*** Opening of Provided data ***

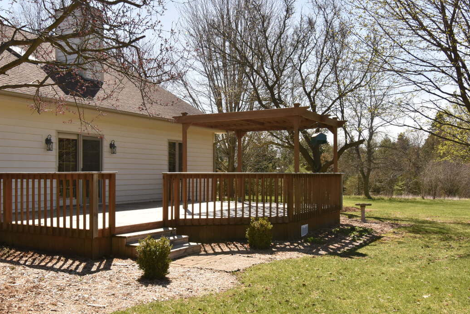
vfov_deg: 36.0
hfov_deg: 51.7
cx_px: 200
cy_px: 169
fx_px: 483
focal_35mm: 37
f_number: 11
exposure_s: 1/500
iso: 640
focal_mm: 20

*** Close of Provided data ***

What needs to be done: Apart from the images, everything in the records must be repeated exactly.

Your solution:
vfov_deg: 36.0
hfov_deg: 51.7
cx_px: 200
cy_px: 169
fx_px: 483
focal_35mm: 37
f_number: 11
exposure_s: 1/500
iso: 640
focal_mm: 20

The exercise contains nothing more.